2020-01-27 20:59:48 | 演劇


とても丁寧に作られた作品だ。最初から最後まで慈しむように作られてある。作品に対する愛情がしっかり伝わってくる。ある場所、ある時代を確かに生きたこと。それが戦争の時代でなくとも構わない。彼らはそこにいる。自分たちの生を全うしたこと。それだけが大切で、それだけをちゃんと描けたならいい。そういう作り手の意図を明確にするために具象的な舞台美術にはしなかった。この一見何もないような空間は、シンプルで清潔。彼らの清らかな心そのものだ。リアルズムを排した象徴的な空間は、この作品の描こうとしている普遍性をきちんと伝える。もちろん描かれるのは戦時下のできごとだ。だけど、人の、人を思う、その思いは変わらない。どんな時代であるとも同じだ。

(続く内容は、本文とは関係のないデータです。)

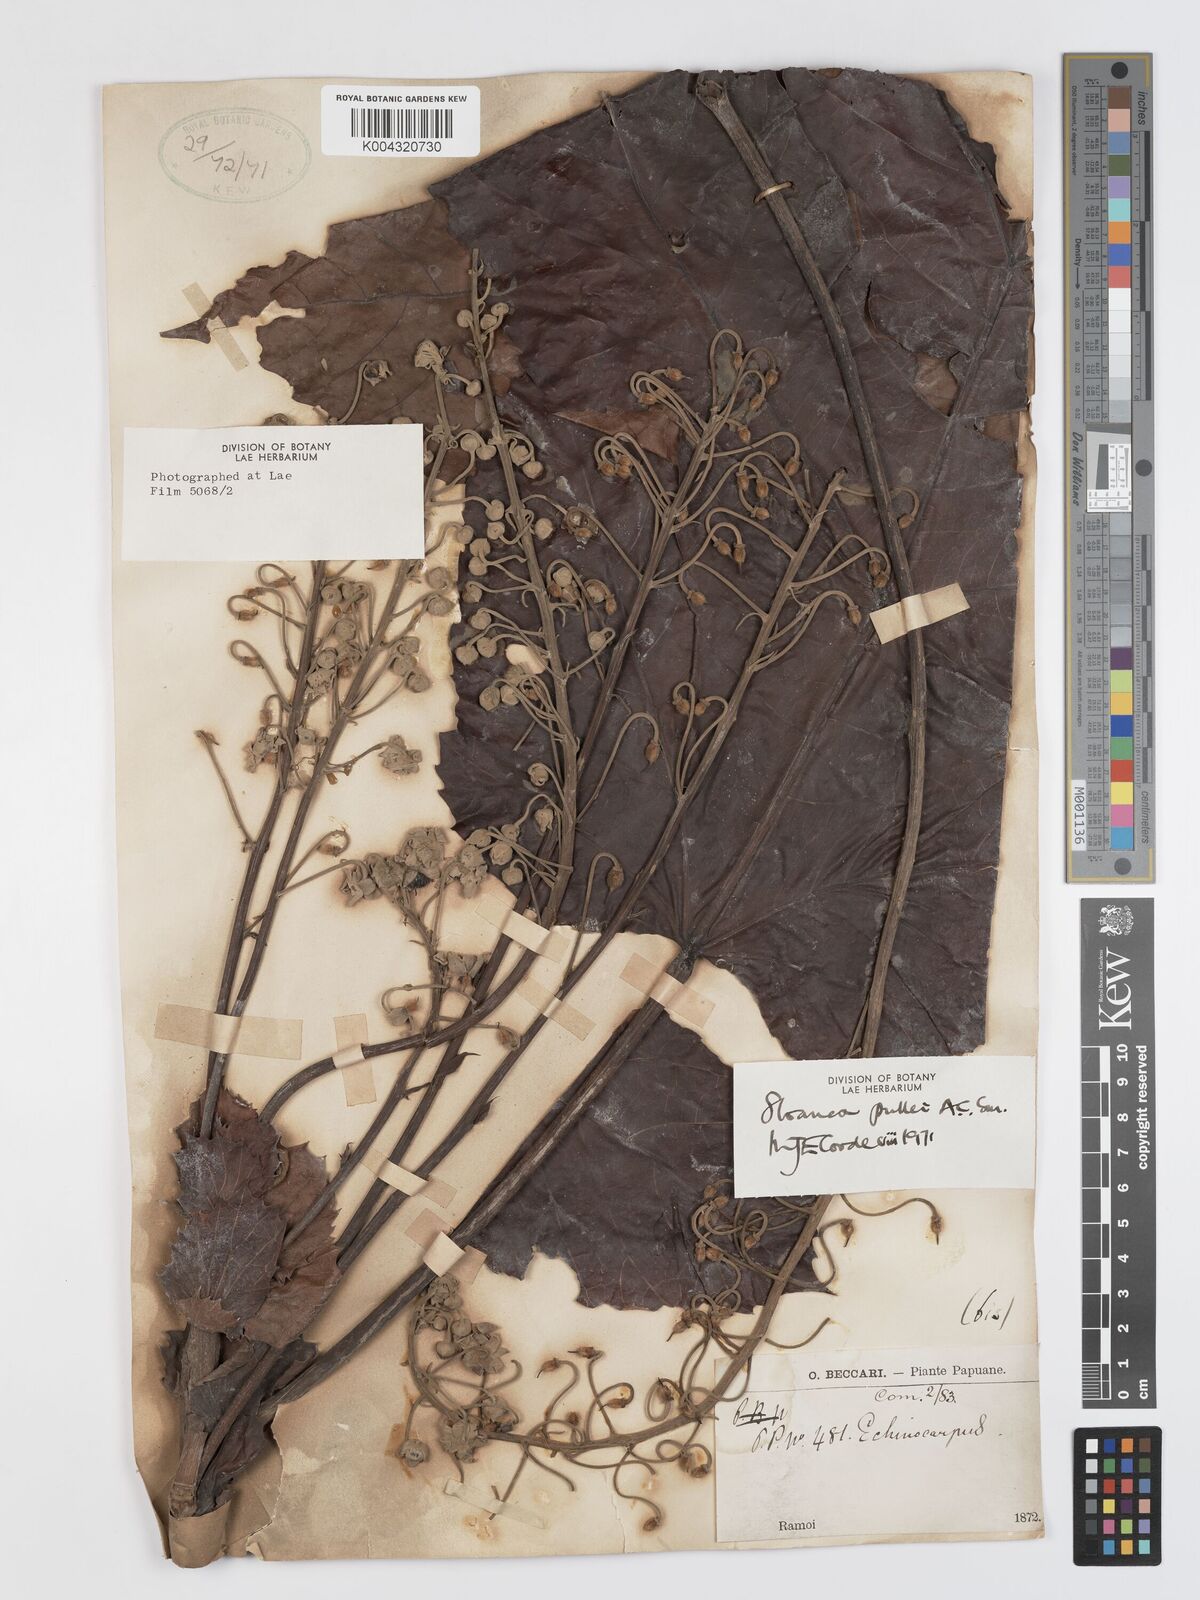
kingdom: Plantae
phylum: Tracheophyta
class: Magnoliopsida
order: Oxalidales
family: Elaeocarpaceae
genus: Sloanea
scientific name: Sloanea pullei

時空劇場の初演にも出演したはしぐちしんは、30年近くの歳月を経て、再び同じ役を演じる。歳を重ねたぶん、今度はしっかり大人目線で演じることが出来る。彼がこの作品のすべてを見つめている。もちろんそれは彼が舞台上に出ずっぱりである、ということが言いたいわけではない。演出家として細部まで目が行き届いている、ということでもない。もちろん、そんなことは当然のこととして見ればわかる。だが、そんなこと以上に、この作品は彼がこの戯曲を慈しむように見つめて作っているということが言いたいのだ。

作品に対する愛情がこんなにもしっかり感じられることに驚きを禁じ得ない。過剰になりそうなものをすべて削ぎ落として,一番大切な部分だけを観客に提示した。無駄は一切ない。無口で、でも、すべてをきちんと描き込んだ、これはそんな端正な作品なのである。過剰な思い入れはしない。淡々と彼らの今を見せていく。だけど、その今という時間は戦争という現実に浸食され、本来の在り方を成さない。悦子も、明石少尉も自分の気持ちを抑えて目の前の時間と向き合う。長与少尉も同じだ。彼ら3人のそれぞれの想いを言葉にはしないまま、彼らの秘めた想いは溢れることなく心の中に納められる。戯曲の持つそんな想いをさりげなく、切実に表現した。彼ら3人を見守る悦子の兄夫婦、さらにはそれを外側から見守る数十年後の悦子と長与夫婦という図式が時空を超えて舞台上で対峙する。

ラストで桜の花びらが散っていくシーンも美しい。実際の桜ではなく,それは言葉の桜の花びらだ。口に出来なかった言葉の数々が散っていく。